● What you will do: Copy each line of the listing where the word "weight" can be found.
###
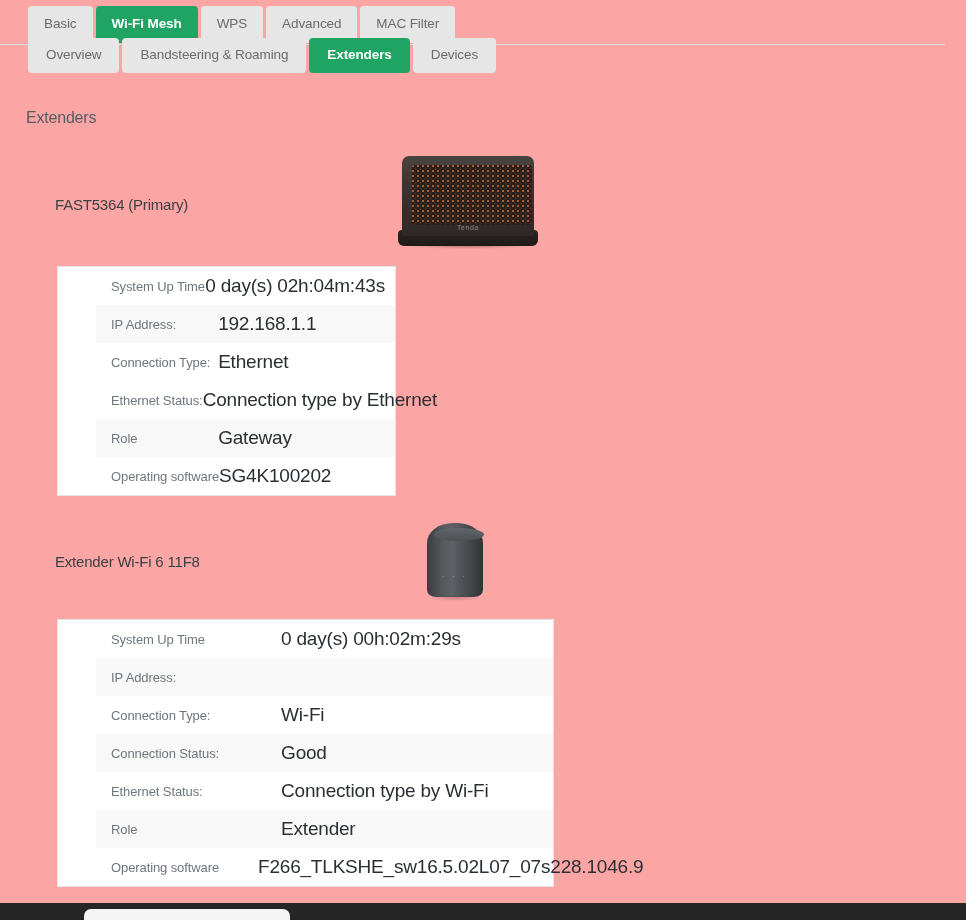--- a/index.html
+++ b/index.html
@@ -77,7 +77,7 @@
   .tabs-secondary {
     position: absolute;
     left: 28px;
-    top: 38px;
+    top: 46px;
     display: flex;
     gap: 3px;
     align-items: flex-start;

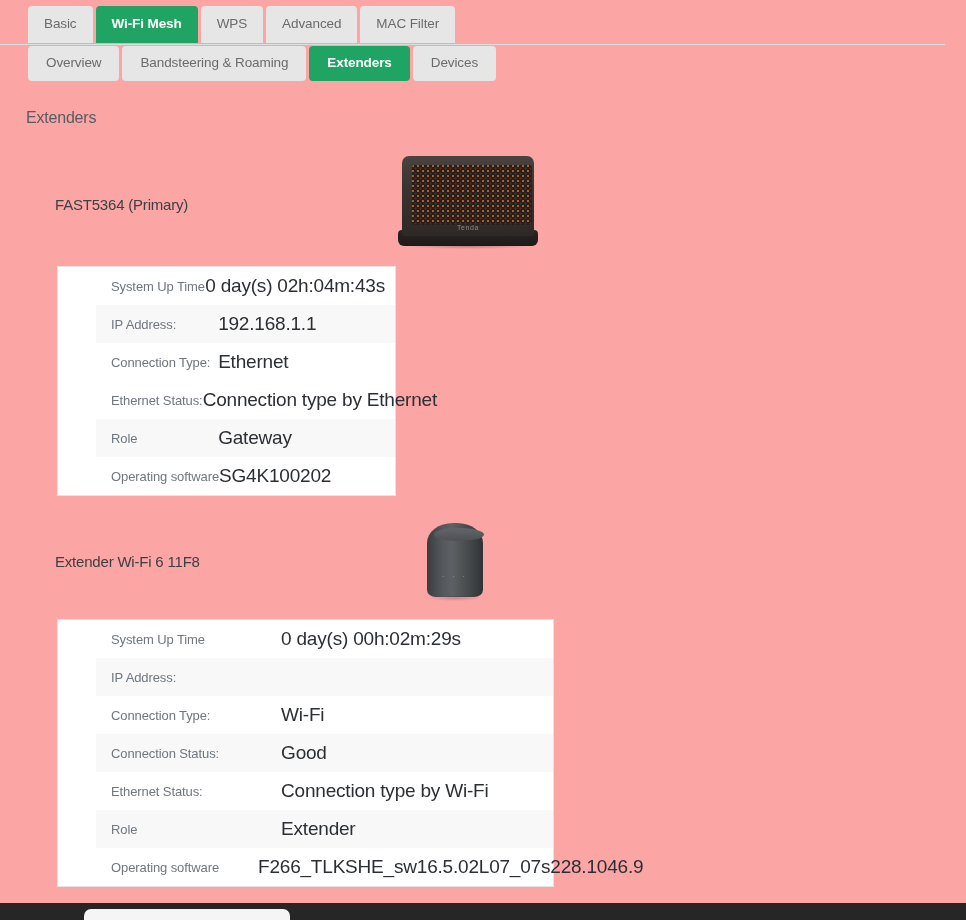--- a/index.html
+++ b/index.html
@@ -139,9 +139,9 @@
     align-items: center;
   }
   .info-value {
-    font-size: 19px;
+    font-size: 15px;
     color: #2b2f33;
-    font-weight: normal;
+    font-weight: bold;
     padding: 12px 10px 12px 0;
     letter-spacing: -0.2px;
     white-space: nowrap;

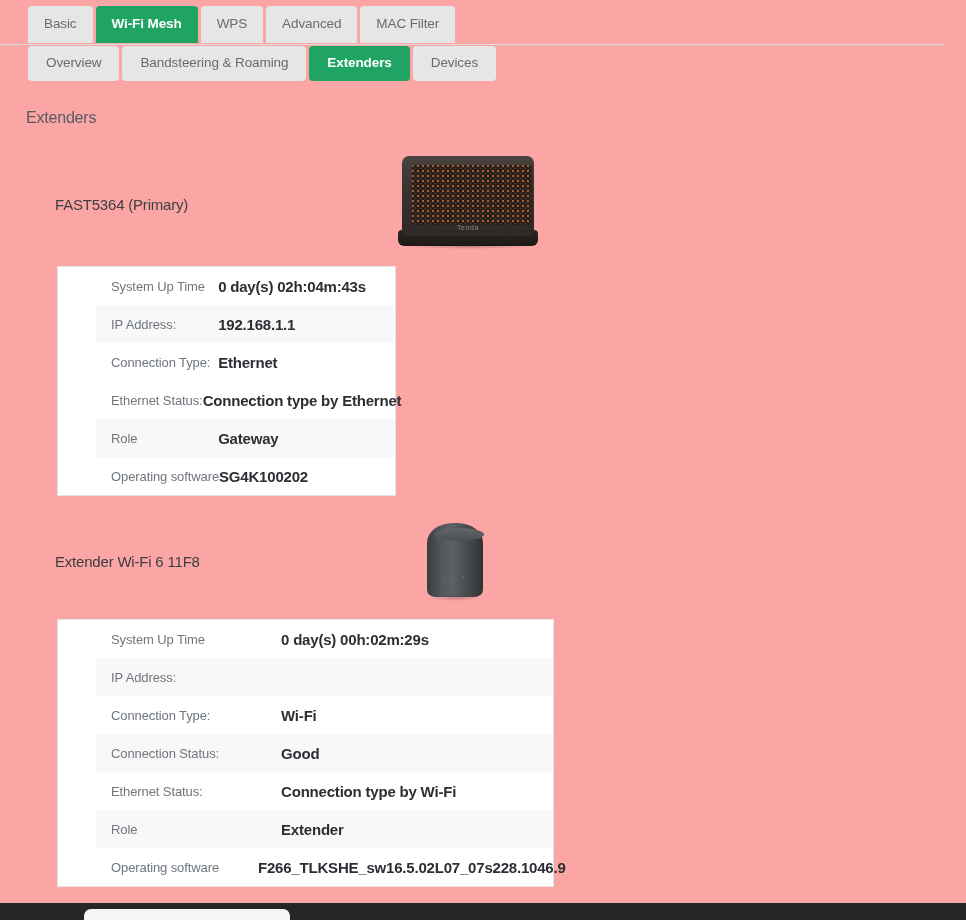--- a/index.html
+++ b/index.html
@@ -346,7 +346,6 @@
     </div>
     <div class="info-row shaded">
       <div class="info-label">Connection Status:</div>
-      <div class="info-value">Good</div>
     </div>
     <div class="info-row">
       <div class="info-label">Ethernet Status:</div>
###
● Task result:
-    font-weight: normal;
+    font-weight: bold;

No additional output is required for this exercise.